▶ [PROBLEM TO WORK ON]
Show each line in the records below that contains the string "PÚBLICO", copying those lines whole. The match is case-sensitive.

▶ [DATA EXCERPTS]

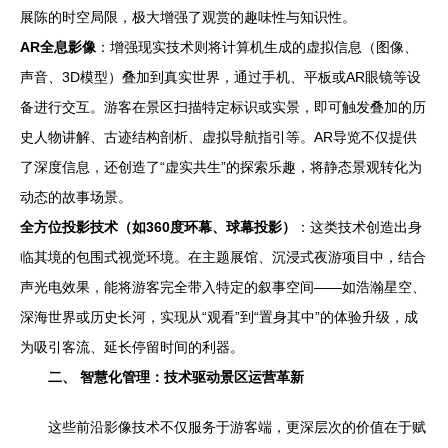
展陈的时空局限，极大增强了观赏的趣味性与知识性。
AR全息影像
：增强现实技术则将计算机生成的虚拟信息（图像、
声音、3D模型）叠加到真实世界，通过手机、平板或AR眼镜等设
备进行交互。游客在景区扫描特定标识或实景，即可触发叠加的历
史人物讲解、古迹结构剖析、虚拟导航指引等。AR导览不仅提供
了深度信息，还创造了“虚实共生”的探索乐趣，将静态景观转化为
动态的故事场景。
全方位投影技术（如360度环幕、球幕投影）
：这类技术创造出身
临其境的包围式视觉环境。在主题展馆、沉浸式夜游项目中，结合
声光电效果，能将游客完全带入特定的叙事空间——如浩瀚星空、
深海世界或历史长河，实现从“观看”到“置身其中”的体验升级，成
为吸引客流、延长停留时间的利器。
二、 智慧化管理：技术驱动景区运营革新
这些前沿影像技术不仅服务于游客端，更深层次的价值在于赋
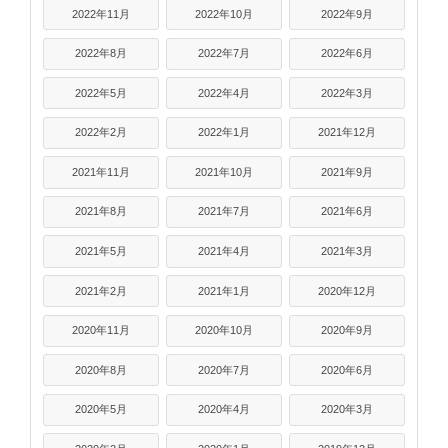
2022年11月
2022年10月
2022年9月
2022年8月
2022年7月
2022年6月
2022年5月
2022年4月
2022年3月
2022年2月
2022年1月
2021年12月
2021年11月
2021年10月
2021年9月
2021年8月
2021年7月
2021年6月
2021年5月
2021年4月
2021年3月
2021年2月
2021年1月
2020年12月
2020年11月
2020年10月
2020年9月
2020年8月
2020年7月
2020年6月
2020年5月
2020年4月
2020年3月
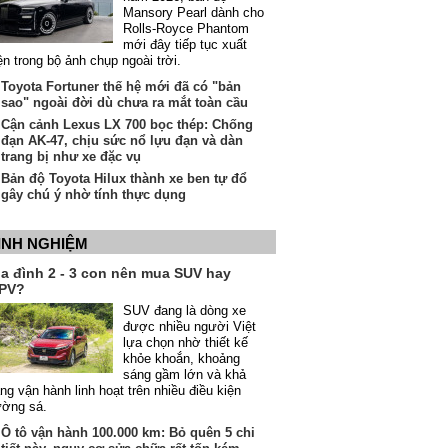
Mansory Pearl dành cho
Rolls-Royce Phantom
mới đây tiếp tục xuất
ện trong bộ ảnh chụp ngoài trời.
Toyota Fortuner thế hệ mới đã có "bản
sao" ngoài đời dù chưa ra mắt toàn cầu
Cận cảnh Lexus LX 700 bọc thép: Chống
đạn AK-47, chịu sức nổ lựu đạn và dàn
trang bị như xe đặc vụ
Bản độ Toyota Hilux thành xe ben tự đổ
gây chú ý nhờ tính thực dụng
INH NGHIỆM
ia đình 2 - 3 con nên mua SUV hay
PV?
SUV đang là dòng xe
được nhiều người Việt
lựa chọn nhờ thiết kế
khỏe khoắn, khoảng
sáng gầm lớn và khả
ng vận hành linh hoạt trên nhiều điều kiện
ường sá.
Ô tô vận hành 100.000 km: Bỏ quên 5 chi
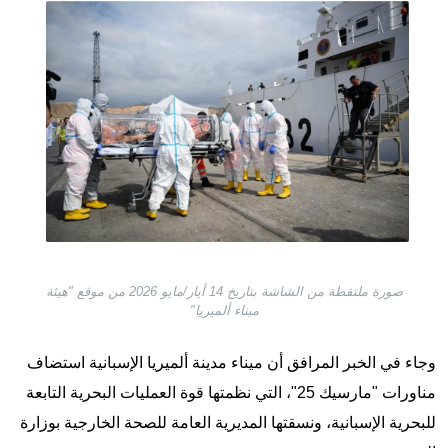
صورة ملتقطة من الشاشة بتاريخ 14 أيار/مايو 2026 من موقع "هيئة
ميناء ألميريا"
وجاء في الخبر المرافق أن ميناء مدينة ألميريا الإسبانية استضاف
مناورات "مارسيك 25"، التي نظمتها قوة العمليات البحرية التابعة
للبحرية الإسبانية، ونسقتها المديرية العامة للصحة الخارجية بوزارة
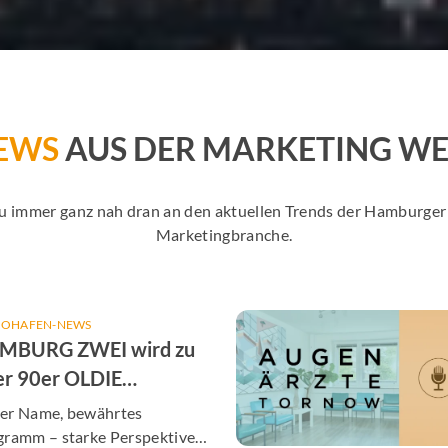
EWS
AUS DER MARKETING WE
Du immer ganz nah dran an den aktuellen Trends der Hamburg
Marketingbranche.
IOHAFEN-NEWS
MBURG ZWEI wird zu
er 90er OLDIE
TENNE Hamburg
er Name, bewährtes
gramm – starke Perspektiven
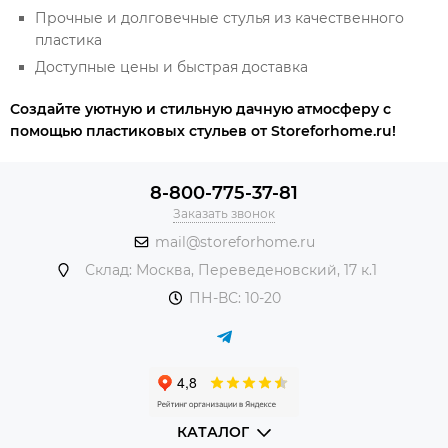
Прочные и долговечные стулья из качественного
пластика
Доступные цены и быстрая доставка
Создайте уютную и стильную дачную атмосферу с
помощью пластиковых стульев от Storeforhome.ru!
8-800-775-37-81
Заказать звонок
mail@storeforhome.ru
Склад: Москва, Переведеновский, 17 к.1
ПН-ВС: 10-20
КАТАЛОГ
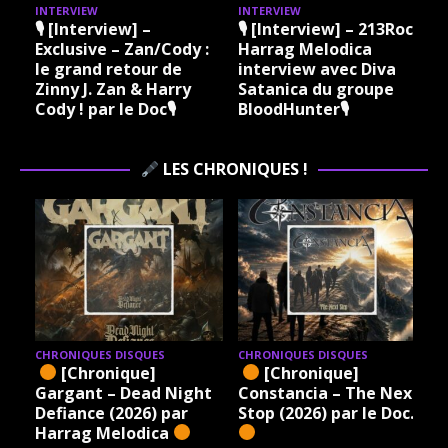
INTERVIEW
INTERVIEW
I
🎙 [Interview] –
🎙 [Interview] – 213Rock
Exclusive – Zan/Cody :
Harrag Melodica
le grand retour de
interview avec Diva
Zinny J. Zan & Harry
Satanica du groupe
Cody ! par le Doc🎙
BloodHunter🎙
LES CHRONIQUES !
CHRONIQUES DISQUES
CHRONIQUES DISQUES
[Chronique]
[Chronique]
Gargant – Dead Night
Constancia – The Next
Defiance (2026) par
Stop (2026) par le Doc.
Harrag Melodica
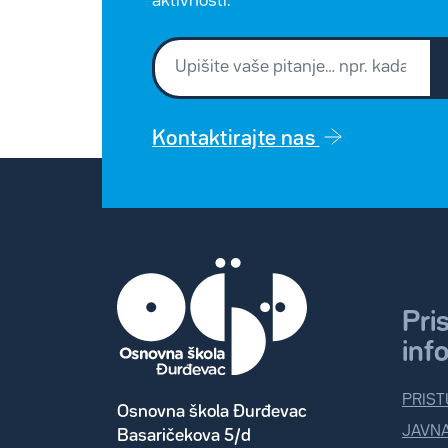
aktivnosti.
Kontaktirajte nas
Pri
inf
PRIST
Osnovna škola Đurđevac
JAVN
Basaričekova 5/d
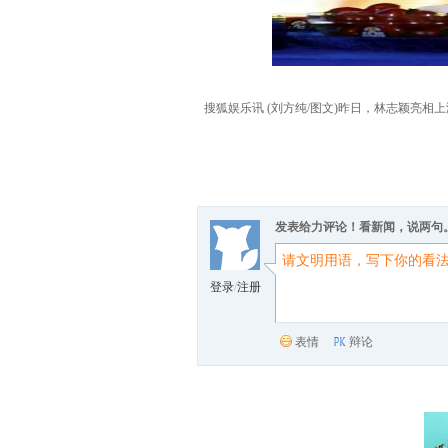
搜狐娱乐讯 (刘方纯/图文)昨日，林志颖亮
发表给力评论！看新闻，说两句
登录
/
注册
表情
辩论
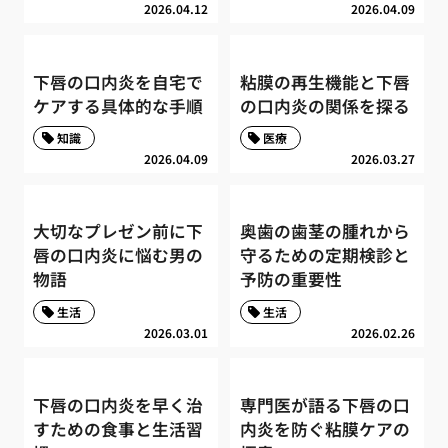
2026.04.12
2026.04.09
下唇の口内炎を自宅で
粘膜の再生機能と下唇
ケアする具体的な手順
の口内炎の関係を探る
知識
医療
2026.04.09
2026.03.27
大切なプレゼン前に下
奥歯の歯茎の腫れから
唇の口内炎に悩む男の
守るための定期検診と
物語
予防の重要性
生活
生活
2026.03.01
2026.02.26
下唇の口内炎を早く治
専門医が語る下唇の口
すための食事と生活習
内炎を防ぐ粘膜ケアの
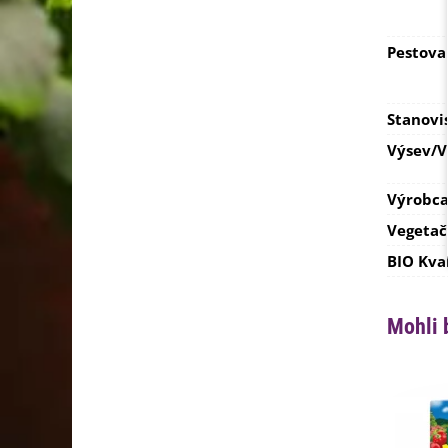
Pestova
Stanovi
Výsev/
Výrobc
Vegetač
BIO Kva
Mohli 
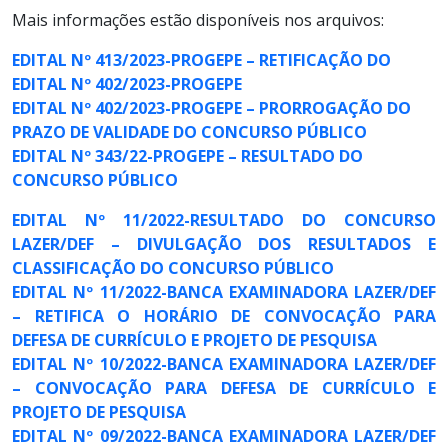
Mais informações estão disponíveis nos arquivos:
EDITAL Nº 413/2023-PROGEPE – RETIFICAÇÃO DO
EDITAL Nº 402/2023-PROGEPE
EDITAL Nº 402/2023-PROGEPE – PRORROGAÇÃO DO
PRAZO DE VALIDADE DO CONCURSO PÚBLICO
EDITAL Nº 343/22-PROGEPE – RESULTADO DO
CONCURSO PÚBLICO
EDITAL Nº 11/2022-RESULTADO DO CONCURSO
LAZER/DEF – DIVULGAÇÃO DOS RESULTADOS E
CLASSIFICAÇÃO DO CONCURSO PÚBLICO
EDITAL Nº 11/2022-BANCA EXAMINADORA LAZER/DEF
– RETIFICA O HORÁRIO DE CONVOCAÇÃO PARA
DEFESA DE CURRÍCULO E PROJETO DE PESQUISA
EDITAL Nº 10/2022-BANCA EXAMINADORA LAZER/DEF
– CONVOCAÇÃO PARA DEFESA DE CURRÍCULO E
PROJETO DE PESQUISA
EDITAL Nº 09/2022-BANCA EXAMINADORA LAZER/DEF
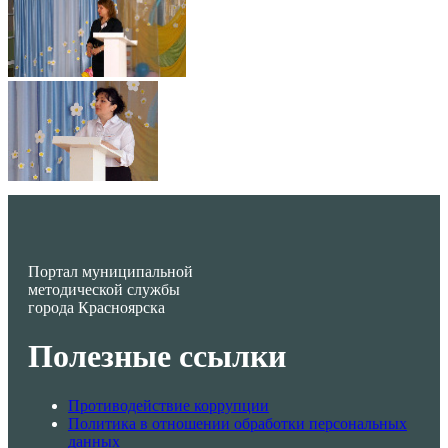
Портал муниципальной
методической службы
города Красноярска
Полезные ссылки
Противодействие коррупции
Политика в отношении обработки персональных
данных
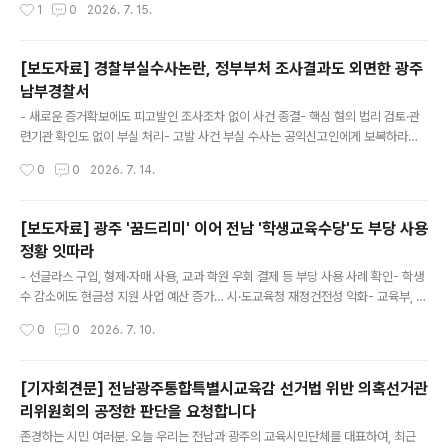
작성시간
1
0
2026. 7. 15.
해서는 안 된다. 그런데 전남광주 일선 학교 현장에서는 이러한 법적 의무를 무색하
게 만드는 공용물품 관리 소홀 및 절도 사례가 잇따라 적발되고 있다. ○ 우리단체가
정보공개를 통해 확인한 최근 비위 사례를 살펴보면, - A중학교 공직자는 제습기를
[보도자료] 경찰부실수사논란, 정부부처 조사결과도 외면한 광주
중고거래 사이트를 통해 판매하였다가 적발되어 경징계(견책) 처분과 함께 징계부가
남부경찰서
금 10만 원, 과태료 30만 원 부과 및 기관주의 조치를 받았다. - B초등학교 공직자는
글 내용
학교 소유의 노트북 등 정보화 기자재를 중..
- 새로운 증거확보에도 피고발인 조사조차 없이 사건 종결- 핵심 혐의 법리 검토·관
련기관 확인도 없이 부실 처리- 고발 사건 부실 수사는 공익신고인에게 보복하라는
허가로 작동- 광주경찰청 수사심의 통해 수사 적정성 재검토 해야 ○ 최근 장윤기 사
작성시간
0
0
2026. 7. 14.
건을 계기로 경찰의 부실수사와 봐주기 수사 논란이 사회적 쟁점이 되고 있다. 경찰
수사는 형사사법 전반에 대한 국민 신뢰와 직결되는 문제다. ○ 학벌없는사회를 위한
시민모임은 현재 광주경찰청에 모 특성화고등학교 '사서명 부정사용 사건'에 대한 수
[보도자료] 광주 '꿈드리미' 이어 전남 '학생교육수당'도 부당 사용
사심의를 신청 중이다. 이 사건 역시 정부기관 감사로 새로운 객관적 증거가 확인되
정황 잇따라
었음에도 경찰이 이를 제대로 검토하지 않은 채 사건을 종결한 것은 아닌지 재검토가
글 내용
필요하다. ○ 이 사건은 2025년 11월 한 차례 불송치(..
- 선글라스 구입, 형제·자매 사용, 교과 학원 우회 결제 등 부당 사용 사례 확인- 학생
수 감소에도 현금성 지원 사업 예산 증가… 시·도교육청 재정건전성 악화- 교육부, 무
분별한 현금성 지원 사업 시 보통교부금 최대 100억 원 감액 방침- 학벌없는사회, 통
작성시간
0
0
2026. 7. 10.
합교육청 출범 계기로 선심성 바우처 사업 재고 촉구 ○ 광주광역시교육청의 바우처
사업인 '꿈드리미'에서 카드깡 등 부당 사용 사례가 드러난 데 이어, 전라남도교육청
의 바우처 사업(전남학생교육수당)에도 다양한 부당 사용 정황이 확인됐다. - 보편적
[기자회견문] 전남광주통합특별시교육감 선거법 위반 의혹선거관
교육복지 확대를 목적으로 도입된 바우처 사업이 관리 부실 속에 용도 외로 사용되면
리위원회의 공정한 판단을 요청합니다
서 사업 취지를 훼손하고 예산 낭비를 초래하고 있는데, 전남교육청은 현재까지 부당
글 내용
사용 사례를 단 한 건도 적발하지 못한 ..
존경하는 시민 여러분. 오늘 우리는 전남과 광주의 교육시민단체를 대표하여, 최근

▶ [EXERCISE RESPONSE]
PRAZO DE VALIDADE DO CONCURSO PÚBLICO
CONCURSO PÚBLICO
CLASSIFICAÇÃO DO CONCURSO PÚBLICO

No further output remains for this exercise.